The overwhelming amount of emails in your inbox along with the flood of unread messages, news feeds, tweets and texts on your phone can steal your focus, making you less productive and more stressed and anxious. Information overload can even affect your ability to make decisions and to get sound sleep. Instead of spending a large chunk of your workday sorting through irrelevant data and correspondence, it’s important to become an intelligent consumer of information. The goal is to eliminate, filter out or block any information that is not relevant. Try these tips for managing information overload, enabling you to be more constructive with your time, think more clearly and make better decisions.

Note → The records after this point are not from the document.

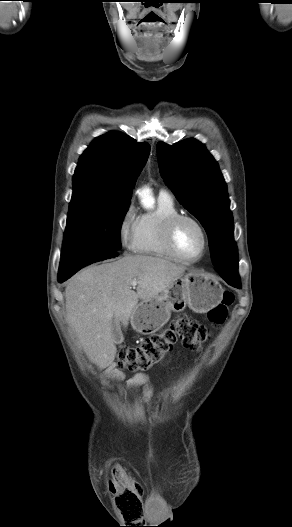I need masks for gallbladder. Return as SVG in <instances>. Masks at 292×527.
<instances>
[{
  "instance_id": "gallbladder-1",
  "label": "gallbladder",
  "mask_w": 292,
  "mask_h": 527,
  "mask_svg": "<svg viewBox=\"0 0 292 527\" xmlns=\"http://www.w3.org/2000/svg\"><path fill=\"white\" fill-rule=\"evenodd\" d=\"M112 334H113V338H114V343L116 345H119L123 342L124 338H123V334L121 332V329L119 327V325L117 324L116 321H113L112 323Z\"/></svg>"
}]
</instances>
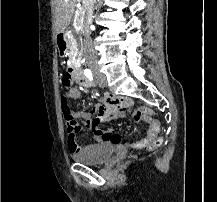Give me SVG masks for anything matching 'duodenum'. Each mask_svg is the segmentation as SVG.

Start by taking stock of the interruptions. You may not even be aware of what’s diverting your attention. Is it Facebook notifications? Text pings from a friend? Once you know what’s competing for your focus, you can be strategic in limiting your media overconsumption.
Trim the incoming. Set information limits with others, telling your friends what information you do and don’t want to receive, such as jokes, political news, etc.
Ask people to call or stop by your desk. You may get a lot more clear information that way—just make sure you curb any extra chit-chat.
Focus on problem-solving. It’s tempting to search the internet for endless snippets of information on every subject under the sun. Try to limit your searches to finding the information you need to answer top priority concerns.
Designate a time to check emails, messages, and so forth. Stick to a time limit, say a half-hour. Or break your “checking in” time to two or three shorter sessions during the day. Remember to turn off notifications between those times to avoid continuous interruptions.
Do one task at a time. Whether you are writing a lengthy report, listening to a webinar, or writing an email to a colleague, avoid turning your attention to messaging in the middle of it. Keep in mind that multitasking has been shown to make you less productive, not more. It forces your brain to make decisions about how to respond—for example, should you keep at what you are doing or turn your attention to the interruption. Switching between tasks can impair memory and concentration, and leave you feeling exhausted, disoriented and anxious.
Unplug from screen time—and the news. Even if you’re looking at funny animal videos to give you a lighthearted boost, think of healthier ways to entertain yourself, such as going for a walk, spending time with a friend or loved one, or meditating. Your mind will be refreshed and your mood will be lifted.
Remember, while we all may be literally swimming in a sea of information these days, it’s possible to take control of what’s flowing your way, increasing your focus, concentration and improving your mental health.